Does this suggest that the training courses were entirely ineffective? Not necessarily. It simply indicates that the practical skills needed to recognize phishing are not yet fully developed, reinforcing the notion that understanding the information security theory without practical application is insufficient. It is through regular phishing training emails that employees become more adept at identifying phishing attempts and reporting them to the information security service.
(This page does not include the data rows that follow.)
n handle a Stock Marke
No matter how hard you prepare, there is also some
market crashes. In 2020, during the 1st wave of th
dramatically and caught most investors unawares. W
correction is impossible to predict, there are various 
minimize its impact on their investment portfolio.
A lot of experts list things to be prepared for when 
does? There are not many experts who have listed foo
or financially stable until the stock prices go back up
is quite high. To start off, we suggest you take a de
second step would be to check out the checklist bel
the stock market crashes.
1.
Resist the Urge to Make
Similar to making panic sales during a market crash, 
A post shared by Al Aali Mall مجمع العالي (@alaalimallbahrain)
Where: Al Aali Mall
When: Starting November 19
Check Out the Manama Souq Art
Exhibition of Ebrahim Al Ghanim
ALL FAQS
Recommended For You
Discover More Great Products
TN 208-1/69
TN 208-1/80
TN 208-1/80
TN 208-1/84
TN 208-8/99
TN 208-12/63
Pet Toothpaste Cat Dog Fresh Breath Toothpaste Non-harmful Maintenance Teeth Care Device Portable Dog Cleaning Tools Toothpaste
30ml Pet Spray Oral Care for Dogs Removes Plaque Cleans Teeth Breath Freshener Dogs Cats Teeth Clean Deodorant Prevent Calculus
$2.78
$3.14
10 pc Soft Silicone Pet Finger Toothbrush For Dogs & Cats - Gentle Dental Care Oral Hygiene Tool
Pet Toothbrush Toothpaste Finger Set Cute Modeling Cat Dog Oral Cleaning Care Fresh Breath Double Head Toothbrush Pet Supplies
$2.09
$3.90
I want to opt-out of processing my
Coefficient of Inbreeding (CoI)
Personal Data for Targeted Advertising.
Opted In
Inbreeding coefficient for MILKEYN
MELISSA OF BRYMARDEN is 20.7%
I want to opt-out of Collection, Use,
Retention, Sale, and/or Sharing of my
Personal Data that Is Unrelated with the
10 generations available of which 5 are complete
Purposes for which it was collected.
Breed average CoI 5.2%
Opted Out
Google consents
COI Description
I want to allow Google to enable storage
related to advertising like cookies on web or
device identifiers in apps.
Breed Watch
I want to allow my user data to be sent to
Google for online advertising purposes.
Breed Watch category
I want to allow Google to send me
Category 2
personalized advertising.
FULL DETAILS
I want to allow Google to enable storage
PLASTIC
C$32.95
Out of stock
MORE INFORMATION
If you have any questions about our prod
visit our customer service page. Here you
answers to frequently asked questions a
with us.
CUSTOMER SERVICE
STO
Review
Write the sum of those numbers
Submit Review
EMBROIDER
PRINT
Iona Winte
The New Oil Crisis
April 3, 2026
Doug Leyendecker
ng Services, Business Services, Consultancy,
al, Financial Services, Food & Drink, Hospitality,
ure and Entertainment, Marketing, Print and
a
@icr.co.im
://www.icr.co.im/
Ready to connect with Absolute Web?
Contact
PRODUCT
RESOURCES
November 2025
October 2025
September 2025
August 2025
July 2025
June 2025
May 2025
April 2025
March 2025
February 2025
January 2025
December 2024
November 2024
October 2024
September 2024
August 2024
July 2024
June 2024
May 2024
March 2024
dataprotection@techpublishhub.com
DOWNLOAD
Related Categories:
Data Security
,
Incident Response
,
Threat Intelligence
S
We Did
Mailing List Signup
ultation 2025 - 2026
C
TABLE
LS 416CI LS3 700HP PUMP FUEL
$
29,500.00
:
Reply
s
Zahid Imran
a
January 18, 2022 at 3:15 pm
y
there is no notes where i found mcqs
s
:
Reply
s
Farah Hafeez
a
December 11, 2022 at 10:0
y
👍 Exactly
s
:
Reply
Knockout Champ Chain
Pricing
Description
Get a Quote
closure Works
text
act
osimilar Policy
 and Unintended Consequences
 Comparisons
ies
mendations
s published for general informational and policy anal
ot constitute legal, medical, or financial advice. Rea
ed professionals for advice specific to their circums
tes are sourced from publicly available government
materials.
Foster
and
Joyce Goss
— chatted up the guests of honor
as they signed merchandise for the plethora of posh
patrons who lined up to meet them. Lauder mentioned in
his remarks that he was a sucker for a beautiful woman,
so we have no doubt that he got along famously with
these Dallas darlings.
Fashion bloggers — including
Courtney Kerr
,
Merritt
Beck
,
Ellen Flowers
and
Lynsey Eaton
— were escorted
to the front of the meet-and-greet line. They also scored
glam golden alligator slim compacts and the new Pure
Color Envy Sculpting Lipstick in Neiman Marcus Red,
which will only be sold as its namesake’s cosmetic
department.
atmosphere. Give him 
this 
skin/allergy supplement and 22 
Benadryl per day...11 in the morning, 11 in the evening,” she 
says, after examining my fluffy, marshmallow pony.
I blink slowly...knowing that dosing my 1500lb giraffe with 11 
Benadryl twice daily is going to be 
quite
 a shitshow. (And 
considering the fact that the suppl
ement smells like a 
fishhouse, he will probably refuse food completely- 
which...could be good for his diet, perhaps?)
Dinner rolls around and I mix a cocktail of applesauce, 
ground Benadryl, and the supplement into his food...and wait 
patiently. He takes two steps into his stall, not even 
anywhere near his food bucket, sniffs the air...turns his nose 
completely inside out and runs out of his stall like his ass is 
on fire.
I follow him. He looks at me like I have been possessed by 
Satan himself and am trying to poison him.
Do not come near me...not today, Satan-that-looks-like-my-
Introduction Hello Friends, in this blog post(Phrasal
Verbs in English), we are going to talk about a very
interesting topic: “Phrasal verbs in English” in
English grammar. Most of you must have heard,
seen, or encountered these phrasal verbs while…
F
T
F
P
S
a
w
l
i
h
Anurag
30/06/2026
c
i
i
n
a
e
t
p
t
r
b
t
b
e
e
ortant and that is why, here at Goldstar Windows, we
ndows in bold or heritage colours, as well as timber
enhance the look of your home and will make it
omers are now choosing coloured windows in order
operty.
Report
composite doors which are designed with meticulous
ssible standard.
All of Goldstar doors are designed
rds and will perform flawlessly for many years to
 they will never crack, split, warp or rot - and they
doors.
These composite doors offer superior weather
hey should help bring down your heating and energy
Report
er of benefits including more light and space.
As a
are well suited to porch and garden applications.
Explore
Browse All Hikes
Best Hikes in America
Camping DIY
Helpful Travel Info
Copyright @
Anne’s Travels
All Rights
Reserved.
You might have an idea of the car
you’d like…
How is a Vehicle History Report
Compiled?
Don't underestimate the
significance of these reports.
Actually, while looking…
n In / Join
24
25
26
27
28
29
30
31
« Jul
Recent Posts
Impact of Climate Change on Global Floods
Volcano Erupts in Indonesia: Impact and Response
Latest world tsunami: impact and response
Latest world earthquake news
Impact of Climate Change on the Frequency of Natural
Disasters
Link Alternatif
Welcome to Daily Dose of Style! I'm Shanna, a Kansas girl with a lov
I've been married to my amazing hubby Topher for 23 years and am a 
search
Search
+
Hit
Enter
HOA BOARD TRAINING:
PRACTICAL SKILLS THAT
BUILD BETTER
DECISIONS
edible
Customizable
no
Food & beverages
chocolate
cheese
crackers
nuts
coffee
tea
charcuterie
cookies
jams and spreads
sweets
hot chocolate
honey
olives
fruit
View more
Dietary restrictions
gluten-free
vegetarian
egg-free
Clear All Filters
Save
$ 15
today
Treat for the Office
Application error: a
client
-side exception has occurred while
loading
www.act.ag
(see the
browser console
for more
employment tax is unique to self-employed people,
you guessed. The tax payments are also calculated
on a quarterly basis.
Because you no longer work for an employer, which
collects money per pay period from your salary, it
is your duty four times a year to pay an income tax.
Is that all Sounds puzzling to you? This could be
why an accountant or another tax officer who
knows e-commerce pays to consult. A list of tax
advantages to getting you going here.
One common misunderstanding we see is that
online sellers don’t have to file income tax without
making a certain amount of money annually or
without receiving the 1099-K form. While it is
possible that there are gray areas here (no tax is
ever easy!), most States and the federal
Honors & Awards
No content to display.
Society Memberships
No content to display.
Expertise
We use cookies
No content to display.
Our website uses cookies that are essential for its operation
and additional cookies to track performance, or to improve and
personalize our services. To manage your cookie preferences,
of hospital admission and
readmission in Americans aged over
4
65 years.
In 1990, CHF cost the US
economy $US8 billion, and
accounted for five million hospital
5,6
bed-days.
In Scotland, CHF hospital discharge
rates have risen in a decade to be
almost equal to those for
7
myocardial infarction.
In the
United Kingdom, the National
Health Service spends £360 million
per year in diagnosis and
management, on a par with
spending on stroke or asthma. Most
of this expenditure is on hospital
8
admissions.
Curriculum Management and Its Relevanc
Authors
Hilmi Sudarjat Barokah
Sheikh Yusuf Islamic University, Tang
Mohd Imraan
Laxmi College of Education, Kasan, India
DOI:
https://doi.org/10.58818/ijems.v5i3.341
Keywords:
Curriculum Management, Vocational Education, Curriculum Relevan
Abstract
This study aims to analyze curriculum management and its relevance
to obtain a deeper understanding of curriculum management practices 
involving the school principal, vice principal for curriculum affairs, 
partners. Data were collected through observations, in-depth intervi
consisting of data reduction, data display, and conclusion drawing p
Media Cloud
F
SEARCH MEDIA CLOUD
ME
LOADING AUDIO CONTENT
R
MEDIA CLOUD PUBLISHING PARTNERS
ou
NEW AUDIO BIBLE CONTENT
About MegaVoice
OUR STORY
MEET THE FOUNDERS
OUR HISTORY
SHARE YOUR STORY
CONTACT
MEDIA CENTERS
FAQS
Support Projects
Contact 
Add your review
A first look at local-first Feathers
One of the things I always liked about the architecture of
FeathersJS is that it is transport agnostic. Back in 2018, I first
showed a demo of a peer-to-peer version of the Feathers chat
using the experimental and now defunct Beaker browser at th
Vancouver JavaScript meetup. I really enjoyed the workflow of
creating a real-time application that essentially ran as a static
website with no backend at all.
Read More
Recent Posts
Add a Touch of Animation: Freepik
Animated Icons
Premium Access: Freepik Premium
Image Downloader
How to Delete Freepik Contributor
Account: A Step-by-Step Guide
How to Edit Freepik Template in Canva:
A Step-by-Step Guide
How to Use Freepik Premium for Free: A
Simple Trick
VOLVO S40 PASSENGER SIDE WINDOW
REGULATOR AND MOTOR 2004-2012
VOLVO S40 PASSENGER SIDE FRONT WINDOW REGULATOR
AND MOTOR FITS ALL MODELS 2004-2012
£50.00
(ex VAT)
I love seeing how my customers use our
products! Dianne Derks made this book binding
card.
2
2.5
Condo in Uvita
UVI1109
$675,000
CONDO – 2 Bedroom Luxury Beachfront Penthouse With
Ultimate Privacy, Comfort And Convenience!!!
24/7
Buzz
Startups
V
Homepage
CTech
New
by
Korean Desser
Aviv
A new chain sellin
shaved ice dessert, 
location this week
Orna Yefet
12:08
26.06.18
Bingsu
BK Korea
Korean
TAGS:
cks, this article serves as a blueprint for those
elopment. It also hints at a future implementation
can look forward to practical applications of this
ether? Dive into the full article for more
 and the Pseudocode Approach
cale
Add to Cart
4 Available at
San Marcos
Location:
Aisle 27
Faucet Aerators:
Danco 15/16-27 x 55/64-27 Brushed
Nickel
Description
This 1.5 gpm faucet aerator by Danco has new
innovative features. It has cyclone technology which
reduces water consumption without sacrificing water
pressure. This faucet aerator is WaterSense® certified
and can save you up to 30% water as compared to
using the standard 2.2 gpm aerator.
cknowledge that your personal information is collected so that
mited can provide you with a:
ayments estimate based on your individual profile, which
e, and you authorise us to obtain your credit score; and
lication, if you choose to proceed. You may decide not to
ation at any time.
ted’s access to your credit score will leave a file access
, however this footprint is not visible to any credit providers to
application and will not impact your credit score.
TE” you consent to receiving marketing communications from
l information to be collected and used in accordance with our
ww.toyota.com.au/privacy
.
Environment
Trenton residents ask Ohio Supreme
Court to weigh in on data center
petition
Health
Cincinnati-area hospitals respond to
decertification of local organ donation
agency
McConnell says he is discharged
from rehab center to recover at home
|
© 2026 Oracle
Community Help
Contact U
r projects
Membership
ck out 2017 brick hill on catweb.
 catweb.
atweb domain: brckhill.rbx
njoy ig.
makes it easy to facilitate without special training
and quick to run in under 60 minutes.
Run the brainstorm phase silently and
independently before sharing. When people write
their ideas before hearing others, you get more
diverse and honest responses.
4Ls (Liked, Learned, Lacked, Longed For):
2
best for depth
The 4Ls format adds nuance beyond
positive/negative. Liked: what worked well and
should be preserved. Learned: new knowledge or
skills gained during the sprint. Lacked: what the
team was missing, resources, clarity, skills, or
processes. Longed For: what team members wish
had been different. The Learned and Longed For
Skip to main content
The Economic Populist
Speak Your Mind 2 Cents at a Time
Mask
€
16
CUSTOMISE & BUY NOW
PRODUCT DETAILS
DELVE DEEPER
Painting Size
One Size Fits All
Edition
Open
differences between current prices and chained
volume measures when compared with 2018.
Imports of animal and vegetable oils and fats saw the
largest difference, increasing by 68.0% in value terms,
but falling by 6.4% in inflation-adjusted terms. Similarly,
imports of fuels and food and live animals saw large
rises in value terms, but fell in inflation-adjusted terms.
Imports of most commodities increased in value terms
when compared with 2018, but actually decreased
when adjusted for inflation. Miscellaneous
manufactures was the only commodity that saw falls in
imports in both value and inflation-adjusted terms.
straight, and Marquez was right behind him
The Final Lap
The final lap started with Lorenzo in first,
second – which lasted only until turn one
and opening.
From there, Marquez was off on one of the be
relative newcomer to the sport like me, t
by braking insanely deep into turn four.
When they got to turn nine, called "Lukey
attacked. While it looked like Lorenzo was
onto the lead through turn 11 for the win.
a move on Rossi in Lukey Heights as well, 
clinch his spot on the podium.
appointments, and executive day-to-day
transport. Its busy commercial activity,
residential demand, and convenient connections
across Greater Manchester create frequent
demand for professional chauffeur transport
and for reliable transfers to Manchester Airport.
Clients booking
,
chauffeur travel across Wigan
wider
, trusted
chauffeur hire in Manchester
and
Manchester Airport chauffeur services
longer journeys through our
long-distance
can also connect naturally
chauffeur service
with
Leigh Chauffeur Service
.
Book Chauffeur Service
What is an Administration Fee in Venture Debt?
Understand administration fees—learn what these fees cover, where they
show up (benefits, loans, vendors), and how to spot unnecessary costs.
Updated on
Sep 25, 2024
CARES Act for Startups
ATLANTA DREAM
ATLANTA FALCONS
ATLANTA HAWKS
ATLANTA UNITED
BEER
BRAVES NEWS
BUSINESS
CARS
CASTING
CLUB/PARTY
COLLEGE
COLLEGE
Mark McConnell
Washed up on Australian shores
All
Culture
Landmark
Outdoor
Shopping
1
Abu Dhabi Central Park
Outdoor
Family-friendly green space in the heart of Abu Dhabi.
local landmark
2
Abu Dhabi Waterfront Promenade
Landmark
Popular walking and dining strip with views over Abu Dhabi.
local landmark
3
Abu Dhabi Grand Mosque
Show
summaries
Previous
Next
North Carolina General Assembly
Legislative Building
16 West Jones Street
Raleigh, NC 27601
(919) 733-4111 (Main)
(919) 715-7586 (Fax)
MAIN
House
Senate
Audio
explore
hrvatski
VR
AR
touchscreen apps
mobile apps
Cycle-based phishing awareness program implementation
A phishing awareness program typically starts with an initial round of simulated phishing emails to evaluate employees' susceptibility to such attacks. Next, the employees undergo training to learn about phishing and how to spot it. Following the training, another round of simulated phishing is conducted to provide practical reinforcement of the training and to assess its impact on employees. This constitutes the initial cycle of the program. Depending on your resources and the size of your organization, this part may take anywhere from several weeks to a few months to complete.
The process does not stop there. You should conduct new rounds of simulated phishing emails approximately once a month, gradually making them more complex. Employees who consistently fall for phishing attempts should be given additional training.
Yes, this is a slow process. Building sustainable skills takes time, typically at least 12 months. And even after this period, regular phishing simulation exercises are still necessary to ensure employees maintain their alertness. By running regular phishing simulations, employees become more knowledgeable and vigilant, boosting the attack resilience of both the individual and the entire organization.
As you can see, relying solely on technological measures for protection against phishing is not enough. The human factor should not be underestimated. Engaging with employees and motivating them in matters of information security is essential. That is why simulated phishing exercises are so valuable. If you are in charge of cybersecurity for your organization and do not yet have a dedicated process for reporting phishing and other cyber threats, it is time to establish one. This is a straightforward and effective initial step to shield against cyber threats and kickstart a security awareness program. It is important to properly structure the learning process and run multiple cycles of theoretical and practical sessions on an ongoing basis.